Upon entering Real Sports, the sports bar adjacent to Air Canada Centre, one of the first things you see is the icon of Canadian sporting greatness.
Your eyes having adjusted to the glare of massive television screens and accounted for the little black dresses on the wait staff, what next holds them is a life-sized replica of the Stanley Cup, backlit and shining, hockey's Holy Grail. And you think ... seriously? A sculpture of the trophy that has remained comically out of reach of the Toronto Maple Leafs for 43 years and counting? Unabashedly displayed in the entrance of the restaurant opened recently by the owners of the Maple Leafs?
It's the corporate equivalent of a tattoo that says, "Kick me."
Maple Leaf Sports and Entertainment Ltd. is the cash-churning colossus that owns the Toronto Maple Leafs, Toronto Raptors, Toronto FC, Air Canada Centre, Toronto Marlies, a pair of condominium towers, Real Sports and, soon, a gourmet restaurant. What MLSE touches usually turns to gold. Real Sports, for example, was recently recognized by ESPN as North America's best sports bar, a remarkable feat considering that it opened just two months ago.
"I didn't even know there was a contest," says Richard Peddie, MLSE's chief executive officer.
The company, owned by Ontario Teachers' Pension Plan (66 per cent), Larry Tanenbaum (20.5 per cent) and TD Capital Group (13.5 per cent), is a sports and entertainment success story that can only be measured in global terms. No other such Canadian enterprise approaches it, and just a handful of North American companies can match MLSE's brand reach and profitability - think the New York Yankees, Dallas Cowboys, Los Angeles Lakers.
"I'm a huge fan of theirs; I think they are fantastic," says Tim Leiweke, president and CEO of Anschutz Entertainment Group, the largest sports and entertainment company on the planet and owners of the Lakers, Los Angeles Kings, Major League Soccer franchises, and other teams, arenas and stadiums.

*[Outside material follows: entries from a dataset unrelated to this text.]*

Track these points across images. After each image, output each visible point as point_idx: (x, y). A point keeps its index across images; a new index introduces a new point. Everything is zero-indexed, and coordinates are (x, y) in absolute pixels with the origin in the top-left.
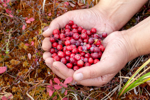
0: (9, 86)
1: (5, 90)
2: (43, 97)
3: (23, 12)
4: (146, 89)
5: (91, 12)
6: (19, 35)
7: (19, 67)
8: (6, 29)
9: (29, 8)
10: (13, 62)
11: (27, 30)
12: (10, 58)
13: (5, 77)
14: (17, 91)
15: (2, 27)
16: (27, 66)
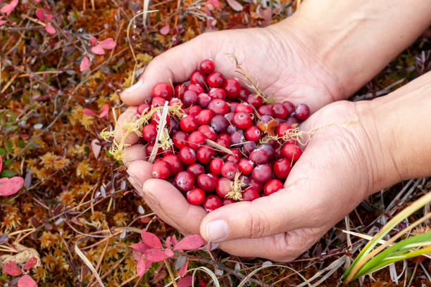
0: (34, 230)
1: (19, 240)
2: (126, 267)
3: (90, 18)
4: (424, 269)
5: (270, 40)
6: (74, 82)
7: (65, 177)
8: (39, 65)
9: (108, 6)
10: (49, 160)
11: (96, 71)
12: (42, 149)
13: (24, 202)
14: (55, 246)
15: (27, 58)
16: (88, 175)
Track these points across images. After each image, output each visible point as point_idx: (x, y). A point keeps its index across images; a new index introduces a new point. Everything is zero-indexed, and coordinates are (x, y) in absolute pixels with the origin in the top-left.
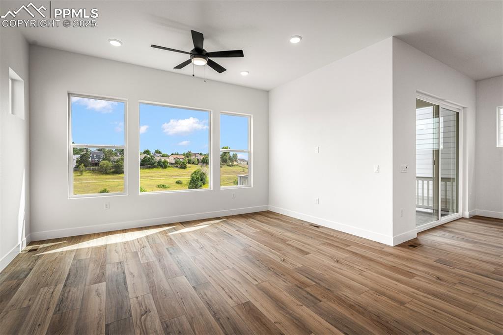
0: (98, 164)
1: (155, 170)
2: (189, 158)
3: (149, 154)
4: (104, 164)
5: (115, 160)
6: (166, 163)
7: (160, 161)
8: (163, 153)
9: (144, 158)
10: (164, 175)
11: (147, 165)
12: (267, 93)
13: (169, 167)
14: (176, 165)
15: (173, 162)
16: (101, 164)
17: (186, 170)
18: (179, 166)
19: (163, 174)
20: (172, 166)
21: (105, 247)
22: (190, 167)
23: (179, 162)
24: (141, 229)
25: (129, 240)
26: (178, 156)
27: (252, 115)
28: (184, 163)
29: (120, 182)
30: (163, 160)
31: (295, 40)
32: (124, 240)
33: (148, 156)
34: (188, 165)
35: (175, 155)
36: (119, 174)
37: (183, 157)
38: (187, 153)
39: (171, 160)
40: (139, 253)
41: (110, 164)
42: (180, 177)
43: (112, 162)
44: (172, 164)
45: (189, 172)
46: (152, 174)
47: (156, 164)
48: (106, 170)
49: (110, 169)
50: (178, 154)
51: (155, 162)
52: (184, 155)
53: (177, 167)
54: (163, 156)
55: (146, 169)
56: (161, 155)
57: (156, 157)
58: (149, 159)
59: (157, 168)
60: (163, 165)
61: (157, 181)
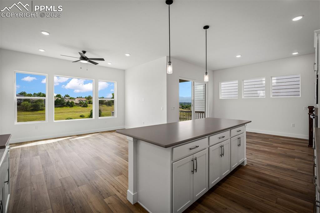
0: (20, 104)
1: (64, 108)
2: (90, 100)
3: (60, 97)
4: (25, 104)
5: (34, 101)
6: (73, 104)
7: (68, 102)
8: (71, 97)
9: (57, 100)
10: (71, 112)
11: (59, 104)
12: (124, 71)
13: (75, 106)
14: (80, 105)
15: (78, 102)
16: (22, 104)
17: (87, 108)
18: (82, 105)
19: (71, 110)
20: (77, 105)
21: (37, 146)
22: (90, 106)
23: (83, 103)
24: (55, 138)
25: (48, 143)
26: (82, 99)
27: (116, 82)
28: (85, 103)
29: (38, 117)
30: (70, 101)
31: (128, 55)
32: (46, 143)
33: (60, 99)
34: (89, 105)
35: (79, 98)
36: (37, 111)
37: (85, 99)
38: (88, 97)
39: (76, 101)
40: (54, 147)
41: (30, 104)
42: (83, 112)
43: (31, 102)
44: (76, 104)
45: (89, 109)
46: (62, 111)
47: (65, 104)
48: (26, 108)
49: (30, 108)
50: (81, 98)
51: (64, 103)
52: (86, 98)
53: (81, 106)
54: (70, 99)
55: (58, 107)
56: (69, 98)
57: (65, 100)
58: (60, 100)
59: (66, 106)
60: (71, 105)
61: (66, 115)
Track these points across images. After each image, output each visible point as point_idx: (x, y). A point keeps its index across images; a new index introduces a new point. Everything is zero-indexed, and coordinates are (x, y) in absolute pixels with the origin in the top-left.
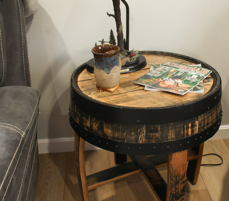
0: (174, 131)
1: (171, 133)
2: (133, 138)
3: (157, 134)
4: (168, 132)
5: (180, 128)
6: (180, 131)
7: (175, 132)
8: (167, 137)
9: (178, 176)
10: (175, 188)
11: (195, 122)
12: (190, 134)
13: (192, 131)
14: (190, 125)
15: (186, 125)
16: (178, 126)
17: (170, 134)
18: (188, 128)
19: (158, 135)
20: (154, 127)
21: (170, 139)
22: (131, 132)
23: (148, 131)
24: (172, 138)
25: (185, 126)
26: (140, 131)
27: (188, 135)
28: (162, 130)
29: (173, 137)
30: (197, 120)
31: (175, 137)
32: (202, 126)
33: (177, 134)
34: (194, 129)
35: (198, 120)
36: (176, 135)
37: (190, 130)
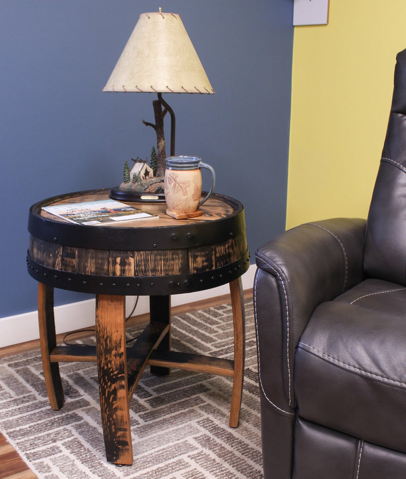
0: (94, 261)
1: (91, 264)
2: (51, 261)
3: (74, 260)
4: (87, 261)
5: (103, 259)
6: (102, 264)
7: (96, 263)
8: (85, 267)
9: (109, 339)
10: (106, 359)
11: (128, 258)
12: (118, 273)
13: (123, 271)
14: (118, 260)
15: (111, 258)
16: (100, 255)
17: (89, 264)
18: (115, 263)
19: (75, 262)
20: (71, 250)
21: (88, 271)
22: (50, 253)
23: (66, 255)
24: (91, 271)
25: (111, 260)
26: (58, 252)
27: (114, 273)
28: (80, 257)
29: (93, 270)
30: (131, 257)
31: (95, 271)
32: (142, 270)
33: (99, 268)
34: (126, 268)
35: (133, 257)
36: (96, 268)
37: (118, 267)
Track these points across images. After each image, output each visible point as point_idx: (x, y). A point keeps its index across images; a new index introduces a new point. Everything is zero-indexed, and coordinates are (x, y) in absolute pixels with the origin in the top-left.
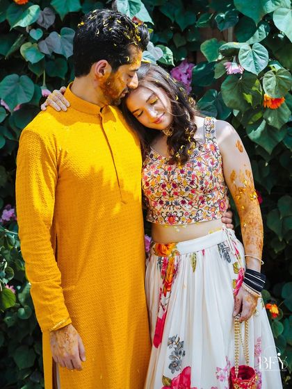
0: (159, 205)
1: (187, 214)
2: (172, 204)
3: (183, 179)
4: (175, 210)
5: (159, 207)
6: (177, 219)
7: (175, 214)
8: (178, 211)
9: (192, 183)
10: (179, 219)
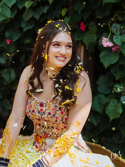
0: (38, 126)
1: (55, 134)
2: (46, 128)
3: (50, 119)
4: (48, 131)
5: (38, 127)
6: (49, 136)
7: (48, 133)
8: (50, 132)
9: (56, 121)
10: (51, 136)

Since Teachers backed former owner Steve Stavro in a 1994 court fight to gain control of MLG Holdings, the valuation of the company has grown to an estimated $1.7-billion from $180-million in spite of the fact that on the fields of play, MLSE's teams are persistent, inveterate losers. The company that Peddie runs on behalf of Teachers' produces rivers of revenue - about $500-million annually, according to a source close to the company.
The contrast between the team's obvious business acumen and its failure at the business of winning is so vivid that it begs the question: Does one flow from the next? Does the objective of maximizing profit - certainly one goal of a professional sports franchise - compromise what fans would like to think is the other: winning games, making the playoffs and even bringing home the odd championship?

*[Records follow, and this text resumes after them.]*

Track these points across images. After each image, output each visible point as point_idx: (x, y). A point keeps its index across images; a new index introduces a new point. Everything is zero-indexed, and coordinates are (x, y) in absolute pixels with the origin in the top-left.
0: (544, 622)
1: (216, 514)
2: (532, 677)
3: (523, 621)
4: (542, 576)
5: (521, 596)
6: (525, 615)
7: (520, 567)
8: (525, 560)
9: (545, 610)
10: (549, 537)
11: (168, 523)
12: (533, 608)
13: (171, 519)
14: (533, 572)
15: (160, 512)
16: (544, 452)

The rebuilding Maple Leafs, coming off a 29th-place finish in the 30-team NHL, look to be headed for a club-record sixth consecutive season out of the playoffs. Still, attendance averaged 19,260 last season, and to sit in platinum seats along the glass, people paid $1,317 a game for a pair. Forbes magazine estimated the value of the franchise at $470-million (U.S.) last year.
The Raptors of the NBA lost franchise player Chris Bosh to the Miami Heat this summer, forcing the team into yet another rebuilding phase. In 15 seasons the Raptors have advanced to the second round of the playoffs just once, and this season the team is commonly predicted to dwell close to the NBA cellar. The team drew 17,897 a game; to sit courtside in the front row, people paid $2,240 for a pair. Forbes valued the franchise at $386-million (U.S.).
Toronto FC of Major League Soccer has yet to make the playoffs in four seasons and just fired the general manager and fourth coach. Still, the soccer franchise, bought for $10-million (U.S.), is worth about $100-million now. BMO Field is sold out for nearly every home game, and MLSE just hiked season-ticket prices for 2011. To watch the team compete in a middling league, fans will pay more ($90.78, for a top ticket) than they would to see international superstars play for Manchester United in the English Premier League ($79).
Peddie is seated in a booth in Real Sports, having just given a tour of its countless amenities to a pair of visitors. And if a server seems not to recognize that she's bringing a plate of chicken wings - dipped in a buttermilk-based batter on the premises that morning - to her boss, he doesn't mind. But does he mind the losing?